Sunday, August 05, 2007

A Business Case for Supporting Jython

The facts:

  • Sun and many other organizations have started considering moves to Mercurial. In Sun's case, it's a mandate for all Sun-managed OSS projects (OpenSolaris, OpenJDK, etc).
  • Moving projects to Mercurial frequently (usually?) requires IDE/tool support.
  • Sun's IDE/tools and those of many other organizations are Java-based (NetBeans, Eclipse, and so on).
  • Mercurial is written in Python.
  • Jython is an implementation of Python for the JVM.
Therefore, Jython Mercurial support would be an excellent vector to Mercurial adoption within Java organizations (Sun included, I'd wager). Corollary: getting Mercurial running on Jython is an excellent business case for contributing time and resources to Jython.

Put simply: if you want to become an OSS rockstar tomorrow, get Mercurial running on Jython.

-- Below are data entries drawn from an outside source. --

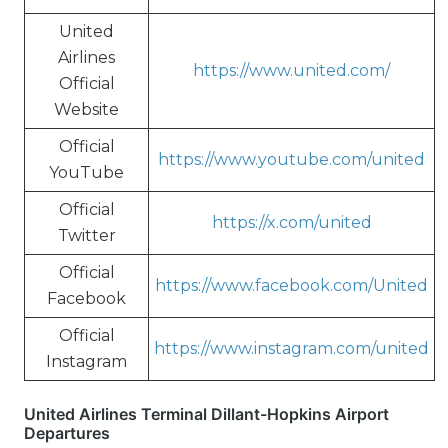
United
Airlines
https://www.united.com/
Official
Website
Official
https://www.youtube.com/united
YouTube
Official
https://x.com/united
Twitter
Official
https://www.facebook.com/United
Facebook
Official
https://www.instagram.com/united
Instagram
United Airlines Terminal Dillant-Hopkins Airport
Departures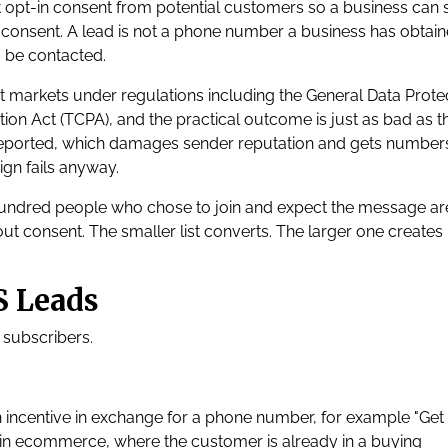
it opt-in consent from potential customers so a business can
consent. A lead is not a phone number a business has obtaine
 be contacted.
most markets under regulations including the General Data Prote
n Act (TCPA), and the practical outcome is just as bad as t
reported, which damages sender reputation and gets number
ign fails anyway.
ne hundred people who chose to join and expect the message ar
 consent. The smaller list converts. The larger one creates 
S Leads
 subscribers.
n incentive in exchange for a phone number, for example "Get
st in ecommerce, where the customer is already in a buying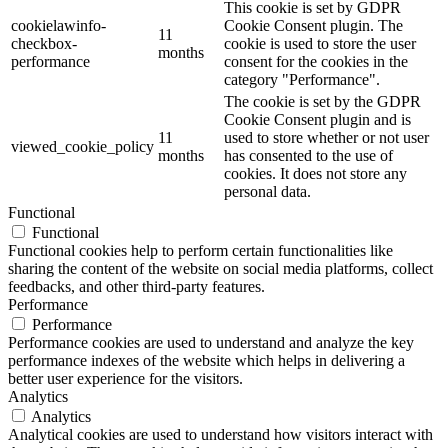
This cookie is set by GDPR
cookielawinfo-
Cookie Consent plugin. The
11
checkbox-
cookie is used to store the user
months
performance
consent for the cookies in the
category "Performance".
The cookie is set by the GDPR
Cookie Consent plugin and is
11
used to store whether or not user
viewed_cookie_policy
months
has consented to the use of
cookies. It does not store any
personal data.
Functional
Functional
Functional cookies help to perform certain functionalities like
sharing the content of the website on social media platforms, collect
feedbacks, and other third-party features.
Performance
Performance
Performance cookies are used to understand and analyze the key
performance indexes of the website which helps in delivering a
better user experience for the visitors.
Analytics
Analytics
Analytical cookies are used to understand how visitors interact with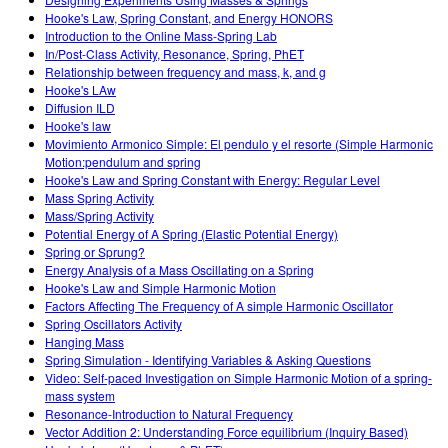
Customizable Sims
Teaching with PhET
DEIA în Educația STEM
Hooke's Law, Spring Constant, and Energy HONORS
Introduction to the Online Mass-Spring Lab
SceneryStack OSE
In/Post-Class Activity, Resonance, Spring, PhET
Relationship between frequency and mass, k, and g
Impact Report
Hooke's LAw
Diffusion ILD
Hooke's law
Movimiento Armonico Simple: El pendulo y el resorte (Simple Harmonic
Motion:pendulum and spring
Hooke's Law and Spring Constant with Energy: Regular Level
Mass Spring Activity
Mass/Spring Activity
Potential Energy of A Spring (Elastic Potential Energy)
Spring or Sprung?
Energy Analysis of a Mass Oscillating on a Spring
Hooke's Law and Simple Harmonic Motion
Factors Affecting The Frequency of A simple Harmonic Oscillator
Spring Oscillators Activity
Hanging Mass
Spring Simulation - Identifying Variables & Asking Questions
Video: Self-paced Investigation on Simple Harmonic Motion of a spring-
mass system
Resonance-Introduction to Natural Frequency
Vector Addition 2: Understanding Force equilibrium (Inquiry Based)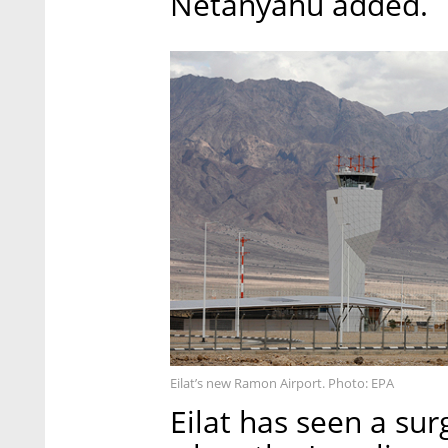
Netanyahu added.
Eilat’s new Ramon Airport. Photo: EPA
Eilat has seen a sur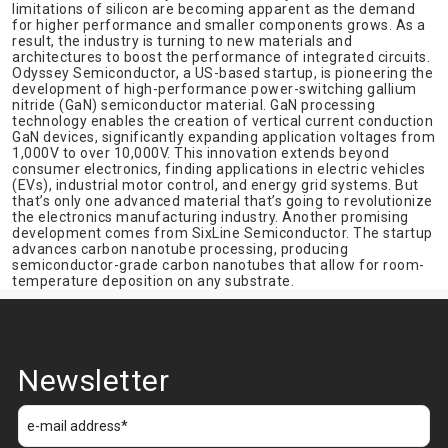
limitations of silicon are becoming apparent as the demand
for higher performance and smaller components grows. As a
result, the industry is turning to new materials and
architectures to boost the performance of integrated circuits.
Odyssey Semiconductor, a US-based startup, is pioneering the
development of high-performance power-switching gallium
nitride (GaN) semiconductor material. GaN processing
technology enables the creation of vertical current conduction
GaN devices, significantly expanding application voltages from
1,000V to over 10,000V. This innovation extends beyond
consumer electronics, finding applications in electric vehicles
(EVs), industrial motor control, and energy grid systems. But
that’s only one advanced material that’s going to revolutionize
the electronics manufacturing industry. Another promising
development comes from SixLine Semiconductor. The startup
advances carbon nanotube processing, producing
semiconductor-grade carbon nanotubes that allow for room-
temperature deposition on any substrate.
Newsletter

(credit for this idea goes to OpenJDK ambassador Tom Marble...I'm just trying to needle the OSS world into making it happen)

4 comments:

fcohen said...

Excellent stratgizing! And timely too since Jython 2.2 is in its final release candidate stage.

PushToTest is releasing TestMaker 5 this coming week. We had planned to migrate to Subversion from CVS. Perhaps we should migrate to Mercurial?

Is there a migration guide to go from CVS to Mercurial? And is there some sort of comparitive guide explaining the advantages of Mercurial to Subversion?

-Frank

Charles Oliver Nutter said...

fcohen: I don't have any offhand, but I've seen some very convincing presentations on Hg and I know there are scads of articles out there comparing and presenting migration options. I'd expect they're largely Python scripts to import your CVS repository, but I'd also expect they probably work well.

The largest obvious advantage to Mercurial is that you have the entire repository available to you offline, so you can version, branch, revert, and commit without pushing anything to a common repository. Then when you're happy with what you've got, you can choose to do that push (the details here are a bit fuzzy to me).

The largest obvious disadvantage to Mercurial is that you have the entire repository available to you offline. In the case of a large project, that could be a lot of data you don't need. But I believe a future (or current) version of Hg supports partial repository pulls. Again, details a bit fuzzy for me here.

Anonymous said...

Famous last words, but a Jython implementation of mercurial would seem to be some while away. I had a quick look (quick == one lunchtime + a couple of excessively long compile cycles) and there are rather too many dependencies on libraries that just aren't available in Jython (BZ2, and heapq/itertools spring immediately to mind). Integrating shared libraries would be a non-trivial exercise, so one would be left with re-implementing those libraries in Jython or Java. For example, providing an interface to Apache Commons Compress that looks like the bz2 Python module. In itself, not particularly difficult, but not the ideal solution.

So much for my starry eyed dreams of OSS rockstar fame: "here's an implementation I prepared in my lunchbreak..." ;-)

Byron said...

Also looked into it. The snag I hit was the bdiff.py module. I didn't find an equivalent Java library for it.